Келья оказалась хорошо обставленным покоем. Ничего монашеского в ней и с фонарем отыскать было нельзя.
Протонотар прикрыл ставни, чтобы солнце, как объяснил он, не мешало и налил два бокала вина.
– Я слушаю Вас, госпожа Жанна! – удовлетворенно сказал он.
Присев на краешек кресла так, чтобы поясница слегка выгнулась и грудь приподнялась, Жанна держала в обеих ладонях бокал и, глядя в его гранатовые глубины, медленно говорила, изредка поднимая просящий взгляд на собеседника.
– Вы знаете, святой отец, я в Риме уже столько времени, а мои дела в канцелярии совсем не двигаются…
– Терпение, дитя мое, терпение. Господь воздает терпеливым, – ободряюще улыбнулся протонотар. – Ибо сказано не нами: «Всему свой час, и время всякому делу под небесами…»
– Я терплю-терплю… – надула губы Жанна. – А аудиенции все нет и нет!
Она отпила из бокала.
– Не расстраивайтесь, прекрасная Жанна! – прожурчал, словно ручеек, протонотар. – Давайте Ваш бокал, я налью еще. Кьянти чудо как хорош. Мне прислали его из Сиены.
Жанна протянула протонотару бокал в ладонях, тот осторожно его принял. Руки у святого отца были холодными и мокрыми.

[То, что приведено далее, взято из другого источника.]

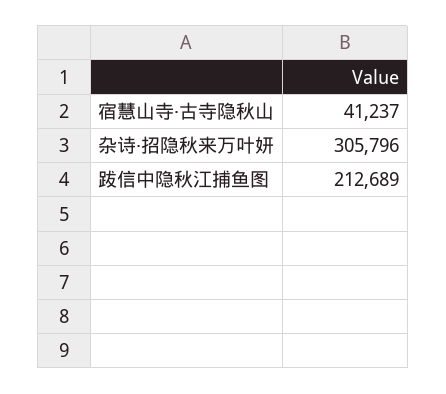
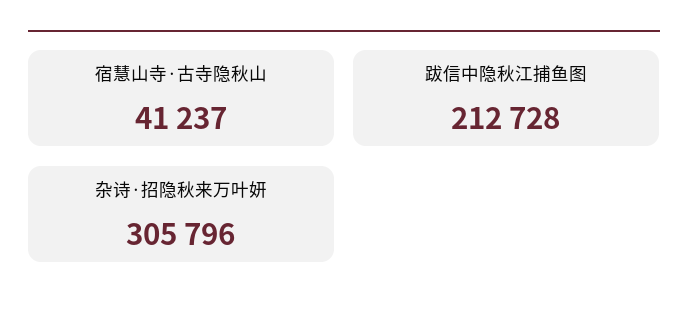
跋信中隐秋江捕鱼图: 212689 -> 212728

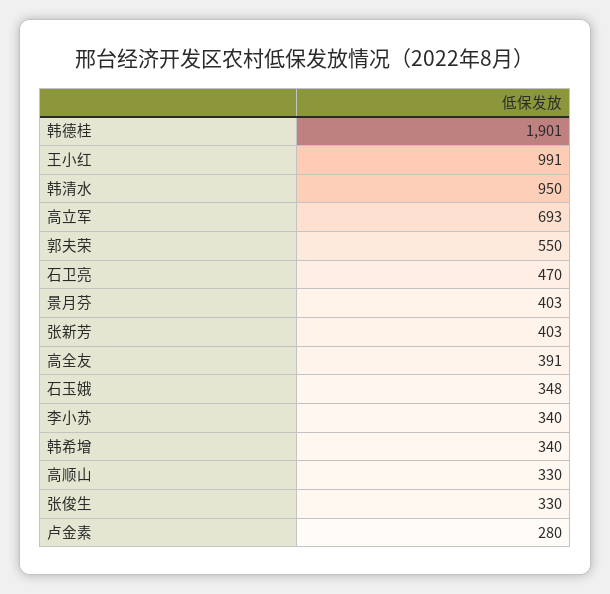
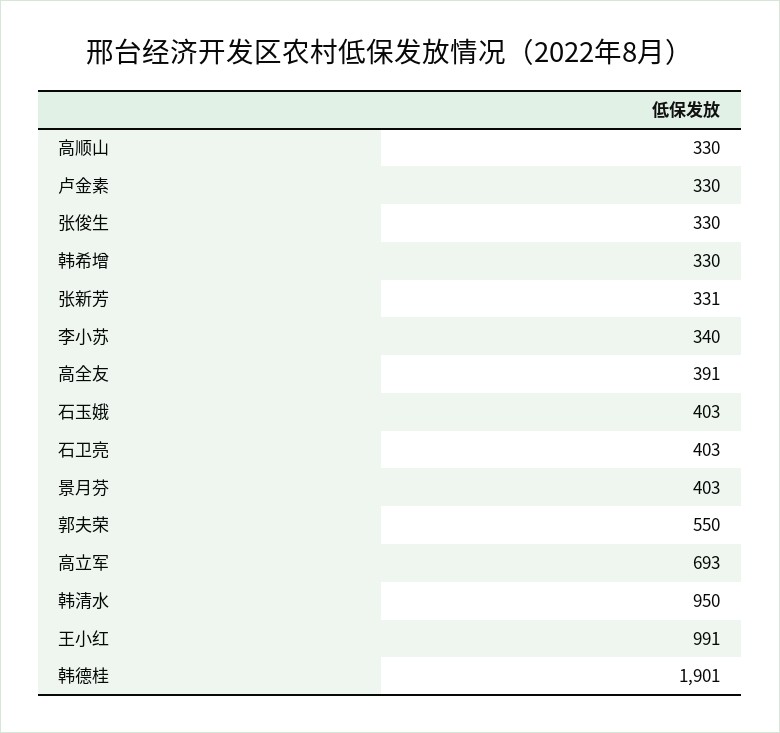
石卫亮: 470 -> 403
张新芳: 403 -> 331
石玉娥: 348 -> 403
韩希增: 340 -> 330
卢金素: 280 -> 330

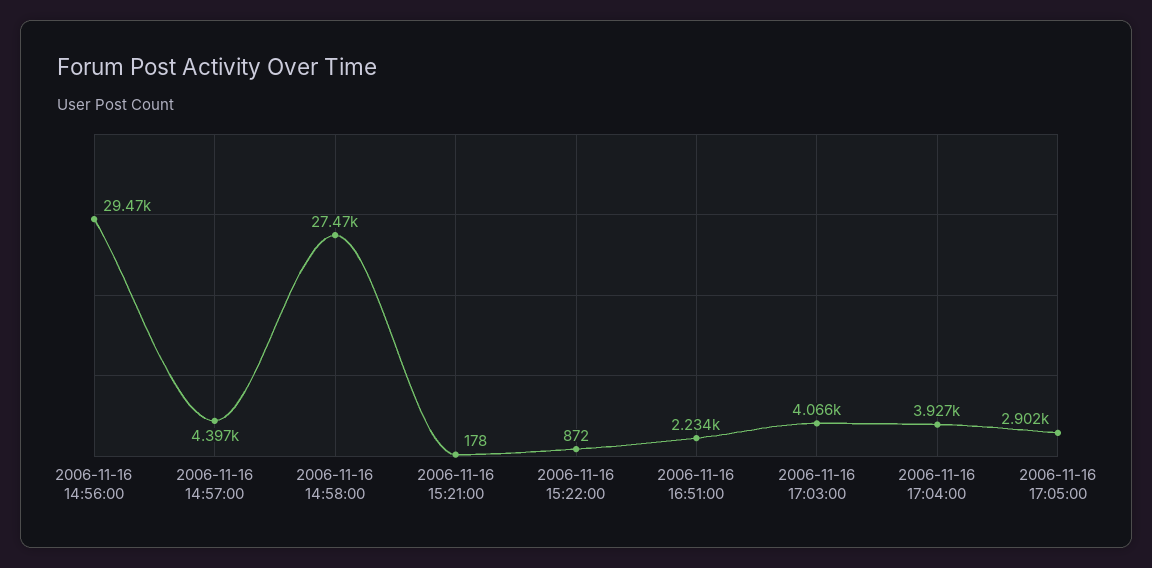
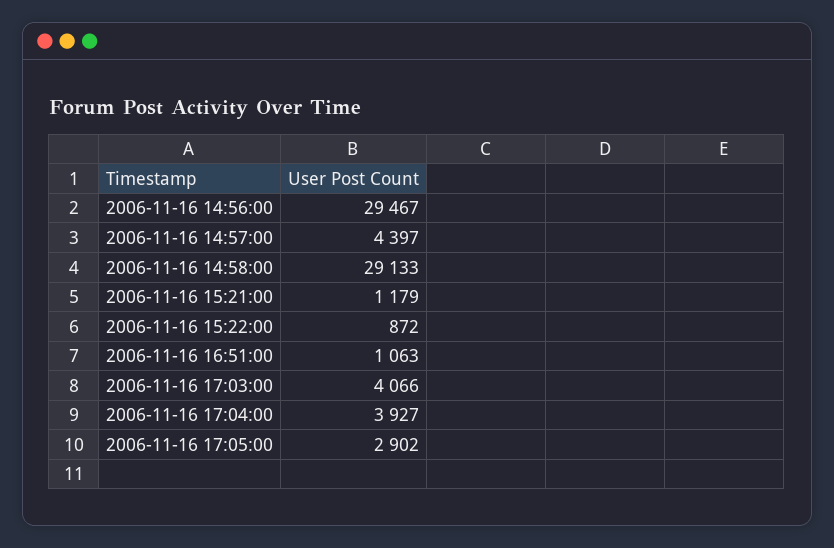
2006-11-16 14:58:00: 27470 -> 29133
2006-11-16 15:21:00: 178 -> 1179
2006-11-16 16:51:00: 2234 -> 1063

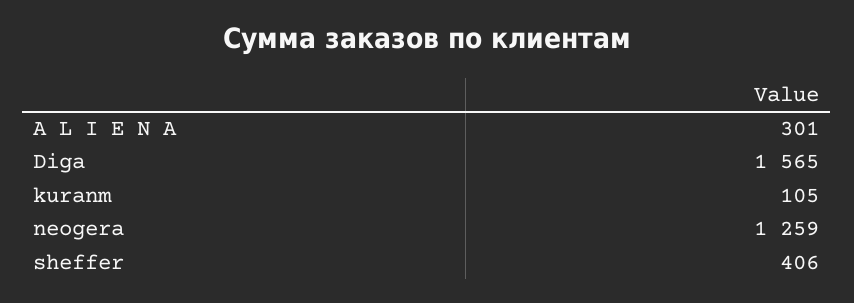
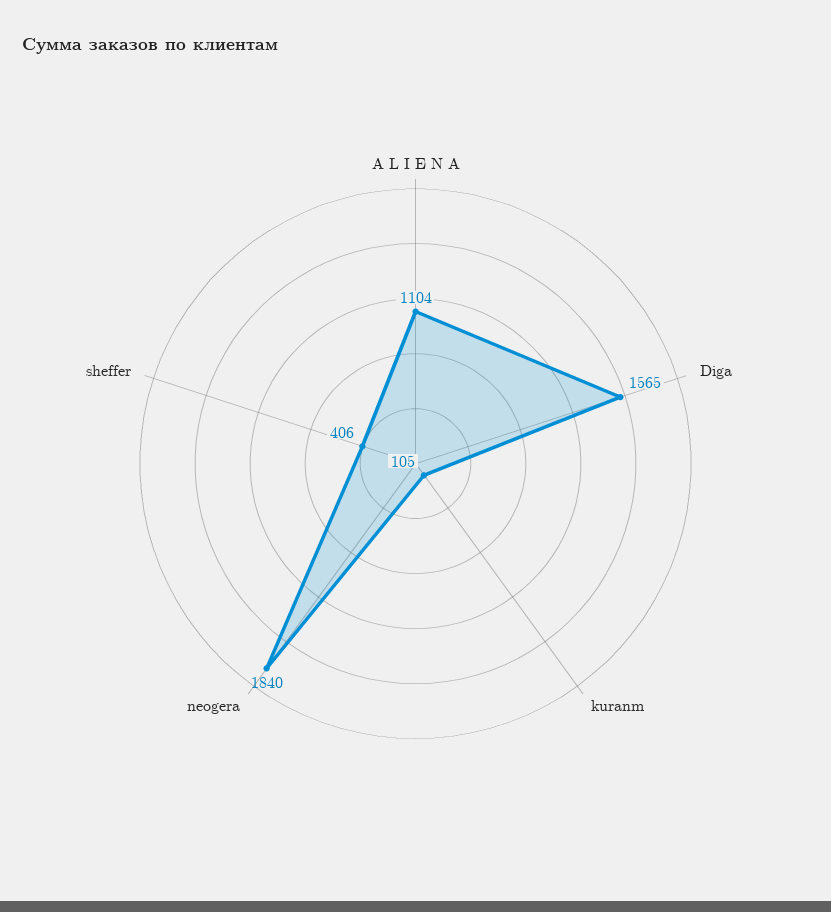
A L I E N A: 301 -> 1104
neogera: 1259 -> 1840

– Кьянти это местность? – подняла брови Жанна.
– Да, – кивнул протонотар. – Это цепь холмов между Флоренцией и Сиеной.
Жанна приняла полный бокал и пригубила. Потом потупилась и вздохнула.
– Еще раз говорю, не расстраивайтесь. Вы правильно сделали, что пришли за помощью… – голос у протонотара стал бархатным-бархатным. – Еще в Экклезиасте начертано: «Вдвоем быть лучше, чем одному, ведь двоим есть плата добрая за труды их…»
Протонотар не один в этом мире читал Экклезиаст.
Жанна тоже туда заглядывала и прекрасно помнила, что за этими мудрыми строчками далее следуют и такие: «Да и если двое лежат – тепло им; одному же – как согреться?»